In the email sent to WEC staff counsel Nathan Judnic on election day, Juno said she believes the Central Count location is “tainted by the influence of a person working for an outside organization affecting the election."

She told Judnic she saw the election observer with a laptop, printer and cell phone at Central Count and “interacting with the poll workers and advising them on matters.”

In response to her email, the WEC staff counsel said, “I would certainly like to be made aware of issues or decisions that have been ‘tainted’ at the central count, I’m not 100% sure what you mean.”

Judnic said the WEC was aware Green Bay would have consultants from outside groups. “We’ve discussed the roles these individuals were going to be assigned and told them that while there is nothing that would prohibit the City of from using these individuals, the inspectors and the absentee board of canvassers working the location are the individuals that are to be making decisions, not the consultants.”

Juno is apparently referring to Michael Spitzer-Rubenstein, who introduced himself to Juno as an “advisor to the City of Green Bay through the National Vote at Home Institute.” The National Vote at Home Institute website describes the organization as an advocate for mail-in voting that works to expand at-home and in-person voting options, remove legislative barriers to voting at home, and help election officials on implementation and best practices with mail-in ballots.

Juno forwarded an email from Spitzer-Rubenstein where he described his job as “helping the city set up Central Count for Tuesday” and asking to speak with her about an issue someone raised with the voting machines used at Central Count.

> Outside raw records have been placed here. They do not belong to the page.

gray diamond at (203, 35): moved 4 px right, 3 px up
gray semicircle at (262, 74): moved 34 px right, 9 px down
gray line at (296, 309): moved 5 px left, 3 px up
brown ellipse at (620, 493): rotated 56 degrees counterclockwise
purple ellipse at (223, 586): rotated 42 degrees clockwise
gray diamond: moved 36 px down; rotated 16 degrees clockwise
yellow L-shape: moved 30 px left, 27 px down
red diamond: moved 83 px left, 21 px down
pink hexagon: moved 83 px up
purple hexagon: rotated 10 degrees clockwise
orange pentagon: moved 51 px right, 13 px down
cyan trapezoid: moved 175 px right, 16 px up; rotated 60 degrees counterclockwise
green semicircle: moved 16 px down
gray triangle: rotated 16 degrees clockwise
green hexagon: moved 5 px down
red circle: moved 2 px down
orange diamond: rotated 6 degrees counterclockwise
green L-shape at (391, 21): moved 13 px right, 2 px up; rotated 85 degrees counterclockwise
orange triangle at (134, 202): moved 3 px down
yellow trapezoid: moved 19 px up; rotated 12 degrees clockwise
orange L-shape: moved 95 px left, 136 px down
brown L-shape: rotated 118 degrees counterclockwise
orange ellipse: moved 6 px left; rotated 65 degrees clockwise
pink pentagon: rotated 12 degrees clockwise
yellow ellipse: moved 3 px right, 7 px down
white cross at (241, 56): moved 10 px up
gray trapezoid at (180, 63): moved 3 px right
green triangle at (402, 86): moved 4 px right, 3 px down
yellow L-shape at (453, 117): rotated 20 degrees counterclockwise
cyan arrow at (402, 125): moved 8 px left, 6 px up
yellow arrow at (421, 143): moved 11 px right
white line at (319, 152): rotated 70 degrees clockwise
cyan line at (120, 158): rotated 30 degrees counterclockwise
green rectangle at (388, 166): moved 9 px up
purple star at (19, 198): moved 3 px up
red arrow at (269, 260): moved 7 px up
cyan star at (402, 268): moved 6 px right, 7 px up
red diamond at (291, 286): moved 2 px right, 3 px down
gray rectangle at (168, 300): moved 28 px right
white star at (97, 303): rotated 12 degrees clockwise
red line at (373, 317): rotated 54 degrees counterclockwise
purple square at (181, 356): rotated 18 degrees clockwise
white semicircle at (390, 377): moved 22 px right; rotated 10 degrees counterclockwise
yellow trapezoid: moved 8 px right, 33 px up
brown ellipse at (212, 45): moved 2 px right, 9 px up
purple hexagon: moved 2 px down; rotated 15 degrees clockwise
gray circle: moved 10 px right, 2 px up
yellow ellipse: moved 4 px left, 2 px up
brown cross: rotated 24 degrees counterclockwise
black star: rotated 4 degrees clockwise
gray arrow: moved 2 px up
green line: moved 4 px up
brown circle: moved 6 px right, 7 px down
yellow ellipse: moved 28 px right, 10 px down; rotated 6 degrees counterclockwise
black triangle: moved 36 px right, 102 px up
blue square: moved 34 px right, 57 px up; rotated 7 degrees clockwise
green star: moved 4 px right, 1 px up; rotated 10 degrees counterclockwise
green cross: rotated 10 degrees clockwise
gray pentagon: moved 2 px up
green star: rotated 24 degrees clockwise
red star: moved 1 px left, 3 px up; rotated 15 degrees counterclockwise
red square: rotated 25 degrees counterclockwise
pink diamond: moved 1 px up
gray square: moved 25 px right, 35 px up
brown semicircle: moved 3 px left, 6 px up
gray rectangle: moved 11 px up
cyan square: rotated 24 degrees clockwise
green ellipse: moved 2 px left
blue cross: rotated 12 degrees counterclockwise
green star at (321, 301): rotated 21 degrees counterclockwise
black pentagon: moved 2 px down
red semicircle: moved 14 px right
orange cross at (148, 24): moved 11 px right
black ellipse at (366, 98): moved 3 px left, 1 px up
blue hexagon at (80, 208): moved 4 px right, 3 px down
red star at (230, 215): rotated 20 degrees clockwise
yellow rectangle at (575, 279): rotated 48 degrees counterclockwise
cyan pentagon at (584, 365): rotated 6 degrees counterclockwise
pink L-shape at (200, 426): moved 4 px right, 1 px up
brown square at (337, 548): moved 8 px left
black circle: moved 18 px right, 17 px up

“We were told he is an observer for the outside organization that gave them a grant and his position is paid for by that even though he’s from a different org,” Juno told Judnic. “Please explain how grant money from a private outside organization and employee from a private outside organization does not violate election laws for free and fair elections?”

To that point, Judnic replied, "As far as grant money, etc., I’m again interested if there are issues or decision that have been made that you think we should look into.” He noted that a lawsuit over grants to Wisconsin cities was dismissed.

Green Bay was one of five Wisconsin cities that received grants from the non-profit Center for Tech and Civic Life. A conservative group, the Wisconsin Voters Alliance, sued over the grants, saying those cities are Democratic strongholds and claiming the grants amounted to bribery to increase voter turnout (see related story). A federal judge rejected the challenge.

State Rep. Shae Sortwell (R-Gibson) announced Wednesday that an investigation is underway over a “pattern of concerns stemming from the City of Green Bay’s handling of the April 7th and November 3rd 2020 elections.”

In a news release, Sortwell said the Brown County Clerk’s office has raised some serious concerns on how the city has conducted recent elections. Sortwell went on to say the city’s conduct was “seemingly highly-partisan fashion to the detriment of the democratic system” and added that Wisconsin citizens “deserve to know what happened, and have a right to free, fair and open elections.”

Sortwell, who sits on the Assembly Campaigns and Elections Committee, says the investigation in Green Bay is part of an investigation called for by Assembly Speaker Robin Vos.

Action 2 News reached out to Juno on Wednesday for comment regarding any voter fraud, discrepancies or red flags she may have. She replied that she is currently focused on the canvass to certify Brown County’s election results, and she didn’t have any further comment than the observations in her e-mail to Nathan Judnic.

Juno was also asked on Tuesday if there was any indication of voter fraud, and she said “I’m not aware of any type of voter fraud.”

Canvassing of Brown County ballots began Tuesday, November 10. Canvassing is part of the normal election process where Juno said they meticulously go over Election Day reports from individual municipalities, and is open to the public. Juno added they have until November 17 to finish canvassing the vote.